Carried away by the splendors of the moment, I did not initially realize that something was very wrong. I had noticed the floor-to-ceiling scrim-covered scaffolding near the crossing of the nave and transepts, but had assumed it was routine maintenance. But my more attentive wife, the architectural historian Rosemarie Haag Bletter—who as a Columbia doctoral candidate took courses on Romanesque sculpture with the legendary Meyer Schapiro and Gothic architecture with the great medievalist Robert Branner—immediately noticed that large areas of the sanctuary’s deep gray limestone surface had been painted.

The first portion she pointed out was a pale ochre wall patterned with thin, perpendicular white lines mimicking mortar between masonry blocks. Looking upward we then saw panels of blue faux marbre, high above them gilded column capitals and bosses (the ornamental knobs where vault ribs intersect), and, nearby, floor-to-ceiling piers covered in glossy yellow trompe l’oeil marbling, like some funeral parlor in Little Italy.

How could this be happening, and why had we heard nothing about it before?

More:

In this part of the cathedral one can already determine how the lighter wall colors change our perception of the incomparable stained glass, whose effect is hugely diminished by their new surroundings. Whereas the old, age-darkened masonry heightened the intense colors of the windows, the new paint subverts them. As Adrien Goetz wrote in Le Figaro last month (in one of the very few critical accounts of the overhaul in France), the new effect is like “watching a film in a movie theater where they haven’t turned off the lights.”

Take a look at the Filler piece, and see the before and after photo of the famed Black Madonna.
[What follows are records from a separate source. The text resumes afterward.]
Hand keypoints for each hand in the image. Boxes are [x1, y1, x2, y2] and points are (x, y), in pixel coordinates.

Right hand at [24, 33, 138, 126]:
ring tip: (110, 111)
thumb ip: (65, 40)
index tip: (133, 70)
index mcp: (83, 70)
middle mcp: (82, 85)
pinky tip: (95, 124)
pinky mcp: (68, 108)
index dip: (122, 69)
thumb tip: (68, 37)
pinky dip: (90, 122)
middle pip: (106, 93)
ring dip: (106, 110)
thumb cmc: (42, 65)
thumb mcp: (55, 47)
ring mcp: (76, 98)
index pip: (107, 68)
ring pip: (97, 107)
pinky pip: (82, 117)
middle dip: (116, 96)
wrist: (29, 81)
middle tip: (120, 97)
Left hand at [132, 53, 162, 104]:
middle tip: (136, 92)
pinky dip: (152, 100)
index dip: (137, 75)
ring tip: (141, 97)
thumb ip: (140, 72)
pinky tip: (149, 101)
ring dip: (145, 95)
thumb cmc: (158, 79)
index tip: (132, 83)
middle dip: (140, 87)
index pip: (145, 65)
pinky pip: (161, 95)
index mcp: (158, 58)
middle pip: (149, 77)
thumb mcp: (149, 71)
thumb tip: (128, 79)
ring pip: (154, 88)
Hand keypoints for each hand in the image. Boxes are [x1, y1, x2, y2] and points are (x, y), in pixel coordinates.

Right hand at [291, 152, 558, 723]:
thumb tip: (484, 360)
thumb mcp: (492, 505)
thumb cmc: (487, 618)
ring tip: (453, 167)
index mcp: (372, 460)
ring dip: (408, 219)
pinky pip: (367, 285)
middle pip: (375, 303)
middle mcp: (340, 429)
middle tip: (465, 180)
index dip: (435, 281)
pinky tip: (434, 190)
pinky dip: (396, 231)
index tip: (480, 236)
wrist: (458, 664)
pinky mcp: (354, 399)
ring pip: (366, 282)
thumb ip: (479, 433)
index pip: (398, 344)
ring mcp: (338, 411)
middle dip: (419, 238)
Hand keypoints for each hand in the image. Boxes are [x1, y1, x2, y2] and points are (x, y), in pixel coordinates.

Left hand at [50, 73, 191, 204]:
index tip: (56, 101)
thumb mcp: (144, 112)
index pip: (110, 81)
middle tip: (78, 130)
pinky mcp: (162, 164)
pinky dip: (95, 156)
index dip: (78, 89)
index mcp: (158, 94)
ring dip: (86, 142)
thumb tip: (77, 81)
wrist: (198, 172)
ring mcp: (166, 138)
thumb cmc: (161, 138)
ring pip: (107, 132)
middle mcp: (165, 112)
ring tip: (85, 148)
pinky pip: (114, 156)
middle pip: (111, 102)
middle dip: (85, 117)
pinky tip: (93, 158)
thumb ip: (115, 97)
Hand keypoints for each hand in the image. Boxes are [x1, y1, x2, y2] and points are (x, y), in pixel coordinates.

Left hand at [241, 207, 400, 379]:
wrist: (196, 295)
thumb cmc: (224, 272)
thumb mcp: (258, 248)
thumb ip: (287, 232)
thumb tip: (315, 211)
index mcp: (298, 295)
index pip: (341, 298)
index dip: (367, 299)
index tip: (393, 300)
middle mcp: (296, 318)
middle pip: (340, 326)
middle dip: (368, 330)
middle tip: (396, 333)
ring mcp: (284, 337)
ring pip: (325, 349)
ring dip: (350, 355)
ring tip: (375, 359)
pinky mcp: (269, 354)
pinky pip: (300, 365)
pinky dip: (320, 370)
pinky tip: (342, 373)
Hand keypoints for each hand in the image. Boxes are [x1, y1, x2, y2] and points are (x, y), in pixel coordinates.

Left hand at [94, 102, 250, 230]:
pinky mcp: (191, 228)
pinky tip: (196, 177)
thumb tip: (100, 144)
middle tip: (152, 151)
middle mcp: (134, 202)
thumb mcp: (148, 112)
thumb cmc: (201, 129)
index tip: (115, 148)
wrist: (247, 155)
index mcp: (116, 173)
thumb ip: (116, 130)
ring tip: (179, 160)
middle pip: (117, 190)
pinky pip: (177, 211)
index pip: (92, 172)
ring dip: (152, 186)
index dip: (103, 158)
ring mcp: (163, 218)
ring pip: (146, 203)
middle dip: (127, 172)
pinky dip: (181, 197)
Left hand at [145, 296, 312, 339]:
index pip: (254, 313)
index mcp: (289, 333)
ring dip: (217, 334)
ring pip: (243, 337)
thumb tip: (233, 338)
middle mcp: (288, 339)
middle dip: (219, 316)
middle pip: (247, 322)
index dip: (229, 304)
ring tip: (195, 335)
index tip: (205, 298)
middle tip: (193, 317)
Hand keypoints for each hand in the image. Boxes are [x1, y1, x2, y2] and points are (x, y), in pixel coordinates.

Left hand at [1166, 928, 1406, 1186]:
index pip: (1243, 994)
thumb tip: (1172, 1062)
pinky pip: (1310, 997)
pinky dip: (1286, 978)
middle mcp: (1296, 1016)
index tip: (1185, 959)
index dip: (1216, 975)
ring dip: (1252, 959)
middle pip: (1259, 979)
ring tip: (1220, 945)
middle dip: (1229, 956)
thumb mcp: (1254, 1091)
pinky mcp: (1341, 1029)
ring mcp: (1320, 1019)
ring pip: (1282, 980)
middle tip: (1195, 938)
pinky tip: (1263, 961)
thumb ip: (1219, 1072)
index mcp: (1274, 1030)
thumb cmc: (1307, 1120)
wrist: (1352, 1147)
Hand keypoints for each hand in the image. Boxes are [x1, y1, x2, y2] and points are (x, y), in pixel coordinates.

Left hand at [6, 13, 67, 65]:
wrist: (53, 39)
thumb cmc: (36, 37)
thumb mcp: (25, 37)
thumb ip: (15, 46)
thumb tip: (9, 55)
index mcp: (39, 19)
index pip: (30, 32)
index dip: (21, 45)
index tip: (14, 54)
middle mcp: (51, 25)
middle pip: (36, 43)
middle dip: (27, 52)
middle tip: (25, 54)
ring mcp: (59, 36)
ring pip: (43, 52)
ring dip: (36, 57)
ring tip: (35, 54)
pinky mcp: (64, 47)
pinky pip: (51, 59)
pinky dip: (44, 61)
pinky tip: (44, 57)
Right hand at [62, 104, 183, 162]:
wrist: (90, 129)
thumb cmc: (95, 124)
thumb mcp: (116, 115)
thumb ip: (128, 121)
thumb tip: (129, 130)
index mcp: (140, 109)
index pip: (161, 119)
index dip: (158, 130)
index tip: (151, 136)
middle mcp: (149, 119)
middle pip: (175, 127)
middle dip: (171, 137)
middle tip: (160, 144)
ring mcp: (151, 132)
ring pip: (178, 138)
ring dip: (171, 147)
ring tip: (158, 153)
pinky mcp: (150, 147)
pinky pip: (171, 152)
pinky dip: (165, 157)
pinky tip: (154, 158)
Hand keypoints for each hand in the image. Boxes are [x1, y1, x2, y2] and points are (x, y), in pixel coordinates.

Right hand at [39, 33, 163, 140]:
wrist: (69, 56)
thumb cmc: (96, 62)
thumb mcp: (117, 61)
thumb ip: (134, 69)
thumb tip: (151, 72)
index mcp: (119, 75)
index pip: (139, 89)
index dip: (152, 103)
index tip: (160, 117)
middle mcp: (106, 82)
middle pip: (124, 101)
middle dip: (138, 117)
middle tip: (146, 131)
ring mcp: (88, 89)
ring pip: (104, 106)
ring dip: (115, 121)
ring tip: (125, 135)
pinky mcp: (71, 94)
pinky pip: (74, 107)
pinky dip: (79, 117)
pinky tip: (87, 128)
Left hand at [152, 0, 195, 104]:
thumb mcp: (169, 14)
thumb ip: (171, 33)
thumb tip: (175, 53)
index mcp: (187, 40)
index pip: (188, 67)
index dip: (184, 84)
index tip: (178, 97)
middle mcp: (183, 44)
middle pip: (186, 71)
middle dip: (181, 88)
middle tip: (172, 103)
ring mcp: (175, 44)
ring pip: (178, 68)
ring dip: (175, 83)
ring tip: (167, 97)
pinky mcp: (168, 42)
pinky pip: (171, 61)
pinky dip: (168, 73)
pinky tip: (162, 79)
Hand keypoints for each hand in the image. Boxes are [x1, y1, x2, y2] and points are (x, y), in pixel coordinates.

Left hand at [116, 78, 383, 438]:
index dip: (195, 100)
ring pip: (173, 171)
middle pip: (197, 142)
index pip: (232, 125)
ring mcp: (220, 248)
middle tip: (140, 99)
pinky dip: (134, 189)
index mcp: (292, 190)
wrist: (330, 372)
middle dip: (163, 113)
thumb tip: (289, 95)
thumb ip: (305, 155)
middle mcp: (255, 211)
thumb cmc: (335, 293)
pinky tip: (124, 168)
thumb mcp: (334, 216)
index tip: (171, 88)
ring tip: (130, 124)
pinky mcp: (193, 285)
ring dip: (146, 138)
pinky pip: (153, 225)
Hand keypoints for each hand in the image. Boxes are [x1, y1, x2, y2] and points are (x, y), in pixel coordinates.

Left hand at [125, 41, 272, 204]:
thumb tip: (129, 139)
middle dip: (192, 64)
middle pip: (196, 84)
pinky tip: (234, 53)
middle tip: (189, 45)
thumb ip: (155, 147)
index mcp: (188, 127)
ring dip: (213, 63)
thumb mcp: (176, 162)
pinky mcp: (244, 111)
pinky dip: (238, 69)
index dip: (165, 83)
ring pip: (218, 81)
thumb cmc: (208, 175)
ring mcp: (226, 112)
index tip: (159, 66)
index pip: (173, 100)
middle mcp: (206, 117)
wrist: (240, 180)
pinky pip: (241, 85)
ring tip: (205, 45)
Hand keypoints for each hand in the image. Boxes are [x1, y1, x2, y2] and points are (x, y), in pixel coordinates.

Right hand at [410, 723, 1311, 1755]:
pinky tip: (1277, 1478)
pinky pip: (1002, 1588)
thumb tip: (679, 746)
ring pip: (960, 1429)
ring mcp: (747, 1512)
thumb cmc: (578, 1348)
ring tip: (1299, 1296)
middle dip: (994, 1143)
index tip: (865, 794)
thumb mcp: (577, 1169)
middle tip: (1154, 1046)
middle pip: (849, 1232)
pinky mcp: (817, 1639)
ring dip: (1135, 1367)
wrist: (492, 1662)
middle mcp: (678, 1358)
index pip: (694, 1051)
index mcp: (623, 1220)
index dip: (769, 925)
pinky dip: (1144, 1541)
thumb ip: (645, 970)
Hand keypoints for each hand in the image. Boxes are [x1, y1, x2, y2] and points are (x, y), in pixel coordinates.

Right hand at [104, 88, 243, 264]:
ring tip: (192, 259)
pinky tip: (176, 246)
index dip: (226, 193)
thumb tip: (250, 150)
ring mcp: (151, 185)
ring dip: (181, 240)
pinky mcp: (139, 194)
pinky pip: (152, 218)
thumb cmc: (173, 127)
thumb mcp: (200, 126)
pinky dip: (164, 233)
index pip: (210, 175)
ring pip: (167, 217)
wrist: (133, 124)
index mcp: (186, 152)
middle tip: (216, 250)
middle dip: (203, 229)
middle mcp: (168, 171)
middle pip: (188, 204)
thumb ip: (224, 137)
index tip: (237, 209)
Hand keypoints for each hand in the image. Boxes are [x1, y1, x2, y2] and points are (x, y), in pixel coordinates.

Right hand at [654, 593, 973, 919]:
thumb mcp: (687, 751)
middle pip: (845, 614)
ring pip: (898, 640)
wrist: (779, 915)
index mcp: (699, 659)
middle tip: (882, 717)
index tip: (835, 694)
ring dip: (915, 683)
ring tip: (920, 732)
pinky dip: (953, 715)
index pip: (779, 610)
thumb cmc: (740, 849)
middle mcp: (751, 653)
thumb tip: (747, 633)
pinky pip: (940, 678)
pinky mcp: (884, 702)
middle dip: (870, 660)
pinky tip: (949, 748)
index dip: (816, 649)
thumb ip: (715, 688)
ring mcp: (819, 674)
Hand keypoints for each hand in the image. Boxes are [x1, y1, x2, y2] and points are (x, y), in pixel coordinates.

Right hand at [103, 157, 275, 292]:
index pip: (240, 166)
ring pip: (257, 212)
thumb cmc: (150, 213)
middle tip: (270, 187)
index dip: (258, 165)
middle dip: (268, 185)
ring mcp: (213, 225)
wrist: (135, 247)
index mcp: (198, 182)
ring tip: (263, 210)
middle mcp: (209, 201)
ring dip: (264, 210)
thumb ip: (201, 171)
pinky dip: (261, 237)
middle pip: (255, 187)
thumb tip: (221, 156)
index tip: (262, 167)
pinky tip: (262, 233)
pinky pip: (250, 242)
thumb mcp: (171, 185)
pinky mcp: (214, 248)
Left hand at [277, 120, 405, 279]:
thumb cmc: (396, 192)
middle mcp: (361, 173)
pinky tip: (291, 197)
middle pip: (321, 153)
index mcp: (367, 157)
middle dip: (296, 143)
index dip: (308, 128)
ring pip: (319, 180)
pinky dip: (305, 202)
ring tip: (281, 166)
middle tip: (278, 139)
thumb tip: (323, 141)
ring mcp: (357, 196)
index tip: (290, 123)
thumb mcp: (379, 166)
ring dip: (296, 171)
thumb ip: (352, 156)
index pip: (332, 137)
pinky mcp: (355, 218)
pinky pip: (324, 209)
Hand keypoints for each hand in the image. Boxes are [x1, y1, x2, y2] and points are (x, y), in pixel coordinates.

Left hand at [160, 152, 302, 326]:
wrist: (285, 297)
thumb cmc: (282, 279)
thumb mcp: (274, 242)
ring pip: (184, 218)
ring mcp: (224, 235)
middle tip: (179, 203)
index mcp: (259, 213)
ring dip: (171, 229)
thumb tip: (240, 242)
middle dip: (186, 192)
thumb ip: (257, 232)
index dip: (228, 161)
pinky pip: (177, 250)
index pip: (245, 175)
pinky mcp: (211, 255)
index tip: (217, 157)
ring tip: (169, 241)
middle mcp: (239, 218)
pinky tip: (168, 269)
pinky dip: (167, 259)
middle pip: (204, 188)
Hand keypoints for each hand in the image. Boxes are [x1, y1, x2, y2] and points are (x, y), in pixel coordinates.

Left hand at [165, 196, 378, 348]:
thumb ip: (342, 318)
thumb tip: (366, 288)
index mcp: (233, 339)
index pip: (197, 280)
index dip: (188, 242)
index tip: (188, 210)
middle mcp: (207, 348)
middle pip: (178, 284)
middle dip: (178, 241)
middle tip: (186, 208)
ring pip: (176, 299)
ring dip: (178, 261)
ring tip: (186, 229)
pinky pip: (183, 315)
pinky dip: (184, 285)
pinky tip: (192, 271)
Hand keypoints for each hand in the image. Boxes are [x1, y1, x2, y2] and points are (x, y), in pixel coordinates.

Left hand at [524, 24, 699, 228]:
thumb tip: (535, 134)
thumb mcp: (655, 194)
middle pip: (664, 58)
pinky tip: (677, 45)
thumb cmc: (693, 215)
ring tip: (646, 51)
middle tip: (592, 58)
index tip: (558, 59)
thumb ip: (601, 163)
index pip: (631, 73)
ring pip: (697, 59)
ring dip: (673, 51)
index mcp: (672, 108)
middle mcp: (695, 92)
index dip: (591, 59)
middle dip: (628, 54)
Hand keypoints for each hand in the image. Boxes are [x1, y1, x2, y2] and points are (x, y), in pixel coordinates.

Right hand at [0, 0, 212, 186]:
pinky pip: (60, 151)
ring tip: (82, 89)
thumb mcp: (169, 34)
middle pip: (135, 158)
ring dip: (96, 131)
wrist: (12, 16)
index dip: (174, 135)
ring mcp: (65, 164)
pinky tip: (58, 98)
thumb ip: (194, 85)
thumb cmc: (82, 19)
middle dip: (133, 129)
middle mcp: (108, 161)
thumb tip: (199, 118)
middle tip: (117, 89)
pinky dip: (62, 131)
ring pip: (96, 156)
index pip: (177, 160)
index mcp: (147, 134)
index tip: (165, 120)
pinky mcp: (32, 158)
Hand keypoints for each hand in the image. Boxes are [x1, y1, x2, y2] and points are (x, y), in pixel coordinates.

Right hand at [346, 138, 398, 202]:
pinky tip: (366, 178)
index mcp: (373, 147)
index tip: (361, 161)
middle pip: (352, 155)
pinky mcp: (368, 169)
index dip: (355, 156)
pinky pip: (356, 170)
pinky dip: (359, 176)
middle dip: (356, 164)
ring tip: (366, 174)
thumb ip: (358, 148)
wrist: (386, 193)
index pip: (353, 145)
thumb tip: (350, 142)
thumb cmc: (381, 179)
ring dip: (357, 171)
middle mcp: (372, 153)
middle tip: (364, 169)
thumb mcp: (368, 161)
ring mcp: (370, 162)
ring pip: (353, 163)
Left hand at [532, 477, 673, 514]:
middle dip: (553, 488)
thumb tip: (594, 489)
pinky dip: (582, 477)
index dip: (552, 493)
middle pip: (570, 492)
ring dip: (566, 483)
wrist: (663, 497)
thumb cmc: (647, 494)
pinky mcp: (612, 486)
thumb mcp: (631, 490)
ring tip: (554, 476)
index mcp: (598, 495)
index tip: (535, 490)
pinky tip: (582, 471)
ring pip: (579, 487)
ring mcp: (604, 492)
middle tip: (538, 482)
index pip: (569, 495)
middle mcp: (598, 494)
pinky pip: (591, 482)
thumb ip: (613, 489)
She and the Christ Child now look like a piece of Baroque marzipan. Unbelievable.

You can’t blame the Church for this wreckovation; I’m fairly sure that the Chartres cathedral belongs to the State, as does Notre Dame de Paris.

Back in 2009, the Independent published an upbeat report on the repainting, which had just begun. Excerpt:

Mr Fresson [the historian overseeing the renovation — RD] expects some visitors to Chartres to be taken aback – maybe even angered – by the transformation. “There is no doubt that we will lose something, even if we gain a great deal,” he said. “The sense of mystery, the sense of the passing ages, which you receive when you enter the dark interior of today will be replaced by something fresher and much more dynamic.”

Yes, we cannot have a sense of mystery. Freshness and dynamism, that’s the ticket. Good Lord. You expect this in America, but in France?

I am grateful that I was able to see the cathedral as it was. My children will live their entire lives without that privilege.